Saturday, April 26, 2008

TV / Keeping Up with the Kardashians


Okay, before you lose all trust in my critic abilities, let me first say that I had never even heard of this show before last week and stumbled upon it in my boredom. I actually think this is best way to determine a show’s true merit--you’re sitting there with guillotine-remote ready to cut down any unwitting show you find; you have nothing to lose--delirious from the bag of chips and four sodas you just consumed. Click. You’ve given up hope to finding anything actually good on TV and then you find yourself watching the antics of three bullheaded Valley girls (Kourtney, Kim, and Khloe Kardashian) as they vacillate between Hollywood and middle class suburbia...and you can't turn it off.

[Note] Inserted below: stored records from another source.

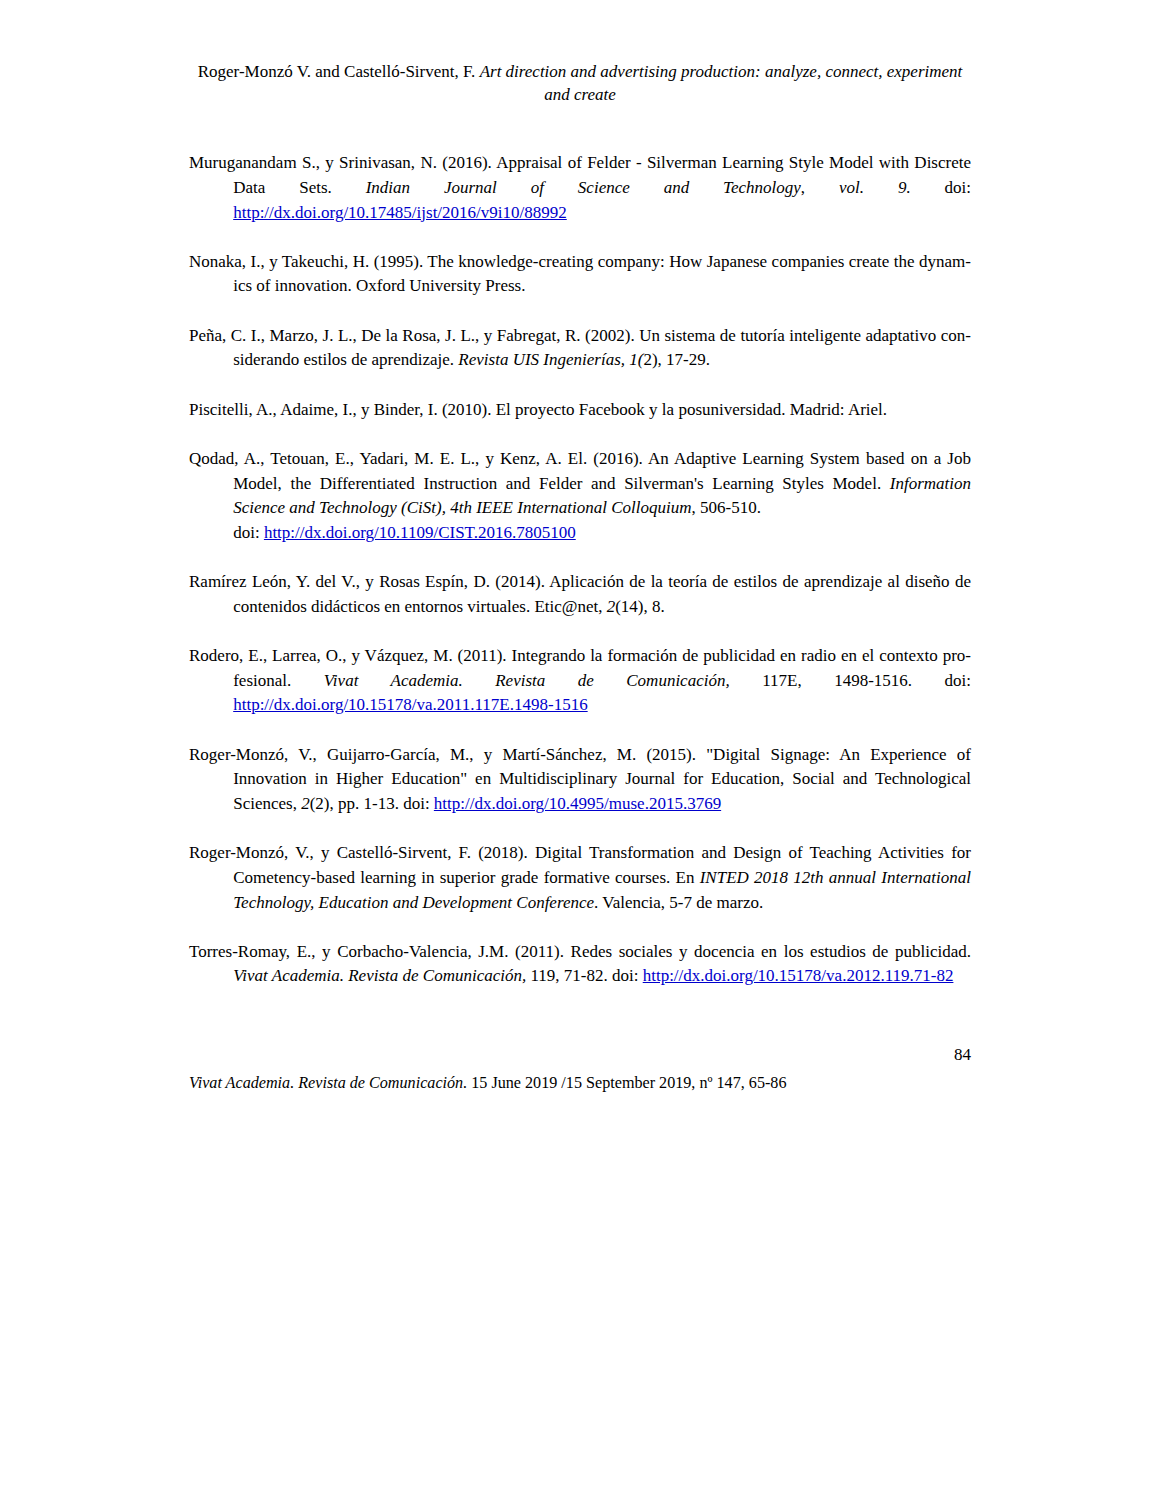Roger-Monzó V. and Castelló-Sirvent, F. Art direction and advertising production: analyze, connect, experiment and create
Muruganandam S., y Srinivasan, N. (2016). Appraisal of Felder - Silverman Learning Style Model with Discrete Data Sets. Indian Journal of Science and Technology, vol. 9. doi: http://dx.doi.org/10.17485/ijst/2016/v9i10/88992
Nonaka, I., y Takeuchi, H. (1995). The knowledge-creating company: How Japanese companies create the dynamics of innovation. Oxford University Press.
Peña, C. I., Marzo, J. L., De la Rosa, J. L., y Fabregat, R. (2002). Un sistema de tutoría inteligente adaptativo considerando estilos de aprendizaje. Revista UIS Ingenierías, 1(2), 17-29.
Piscitelli, A., Adaime, I., y Binder, I. (2010). El proyecto Facebook y la posuniversidad. Madrid: Ariel.
Qodad, A., Tetouan, E., Yadari, M. E. L., y Kenz, A. El. (2016). An Adaptive Learning System based on a Job Model, the Differentiated Instruction and Felder and Silverman's Learning Styles Model. Information Science and Technology (CiSt), 4th IEEE International Colloquium, 506-510.
doi: http://dx.doi.org/10.1109/CIST.2016.7805100
Ramírez León, Y. del V., y Rosas Espín, D. (2014). Aplicación de la teoría de estilos de aprendizaje al diseño de contenidos didácticos en entornos virtuales. Etic@net, 2(14), 8.
Rodero, E., Larrea, O., y Vázquez, M. (2011). Integrando la formación de publicidad en radio en el contexto profesional. Vivat Academia. Revista de Comunicación, 117E, 1498-1516. doi: http://dx.doi.org/10.15178/va.2011.117E.1498-1516
Roger-Monzó, V., Guijarro-García, M., y Martí-Sánchez, M. (2015). "Digital Signage: An Experience of Innovation in Higher Education" en Multidisciplinary Journal for Education, Social and Technological Sciences, 2(2), pp. 1-13. doi: http://dx.doi.org/10.4995/muse.2015.3769
Roger-Monzó, V., y Castelló-Sirvent, F. (2018). Digital Transformation and Design of Teaching Activities for Cometency-based learning in superior grade formative courses. En INTED 2018 12th annual International Technology, Education and Development Conference. Valencia, 5-7 de marzo.
Torres-Romay, E., y Corbacho-Valencia, J.M. (2011). Redes sociales y docencia en los estudios de publicidad. Vivat Academia. Revista de Comunicación, 119, 71-82. doi: http://dx.doi.org/10.15178/va.2012.119.71-82
84
Vivat Academia. Revista de Comunicación. 15 June 2019 /15 September 2019, nº 147, 65-86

I think this show has more than meets the eye. A good portion of the plot revolves around the two stores the girls co-own, Smooch and Dash. It was really surprising to see that these girls make a living. Ever since the Middle Ages the idea of handling money and actually “working” was a plebian task, necessary but certainly not something the wealthy did. You can see this in many of the reality shows today. Nobody works. Instead the producers arrange entertaining antics for the leashed celebrities: they go shopping, they prepare for a party, they do a magazine interview, they remodel their house, they train their dogs. Now don’t get me wrong, these are probably all things the Kardashians will do or have done for the HD cameras, but there’s more substance to their narrative. What’s refreshing is I honestly believe these girls have to work beyond the show’s affected scenarios. In one episode Khloe and Kim get into a fight about the Dash website. Khloe is furious that Kim never works at the shop anymore and that she still has not completed their website. What’s more is that Kim’s absence is attributed to fame calling; she is always away doing modeling gigs, interviews, or appearances. The strain of fame is affecting their stores. We see this negotiation between reality and non-reality fame in almost every episode and it’s what makes the show ring true. I realize that “reality” is a cloudy word when it comes to TV programming and I’m sure Keeping Up with the Kardashians is edited to the hilt, but there’s something at it’s core that allows me identify, if only minutely, with these working girls.